Vice Chairperson of the Standing Committee of the Shanxi Provincial People's Congress

Personal details
- Born: March 1958 (age 68) Huairen, Shanxi, China

= Li Yue'e =

Chinese politician

Li Yue'e (李悦娥; born March 1958) is a Chinese politician and academic specializing in linguistics. She currently serves as president of the Shanxi People's Association for Friendship with Foreign Countries. She previously served as vice chairperson of the Standing Committee of the Shanxi Provincial People's Congress and as vice chairperson of the Shanxi Provincial Committee of the Chinese People's Political Consultative Conference.

== Biography ==
Li was born in March 1958 in Huairen, Shanxi. She joined the Chinese Communist Party in May 1976 and began her career in education. From 1976 to 1979, she studied English at the Department of Foreign Languages of Shanxi Teachers College. After graduation, she briefly worked as a substitute teacher before joining Shanxi Agricultural University as an English instructor. In the 1980s, Li pursued further studies in linguistics, including advanced training at Nankai University. She later studied in the United Kingdom, earning a master's degree in applied linguistics from the University of Reading and a doctorate in modern linguistics from Aston University.
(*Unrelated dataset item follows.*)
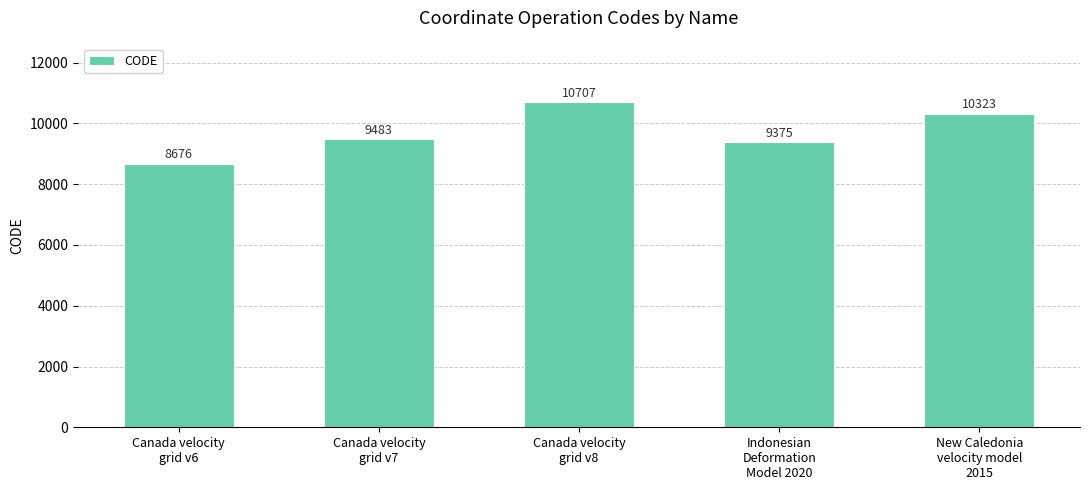

Reading left to right, list all the values displayed in this chart.

8676	9483	10707	9375	10323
Upon returning to China, Li joined Shanxi University, where she served as associate professor and later professor, and held administrative roles including vice dean and eventually vice president of the university from 1998 to 2003. During this period, she also attended a mid-career training program at the Central Party School of the Chinese Communist Party.

Li transitioned into government service in 2003, when she was appointed director and party secretary of the Shanxi Provincial Foreign Affairs (Overseas Chinese Affairs) Office. In 2006, she became chairwoman and party secretary of the Shanxi Women's Federation. In 2013, she was appointed vice chairperson of the Shanxi Provincial Committee of the Chinese People's Political Consultative Conference. Since 2018, Li has served as vice chairperson of the Standing Committee of the Shanxi Provincial People's Congress. In April 2021, she was appointed president of the Shanxi People's Association for Friendship with Foreign Countries. She was also a deputy to the 11th National People's Congress.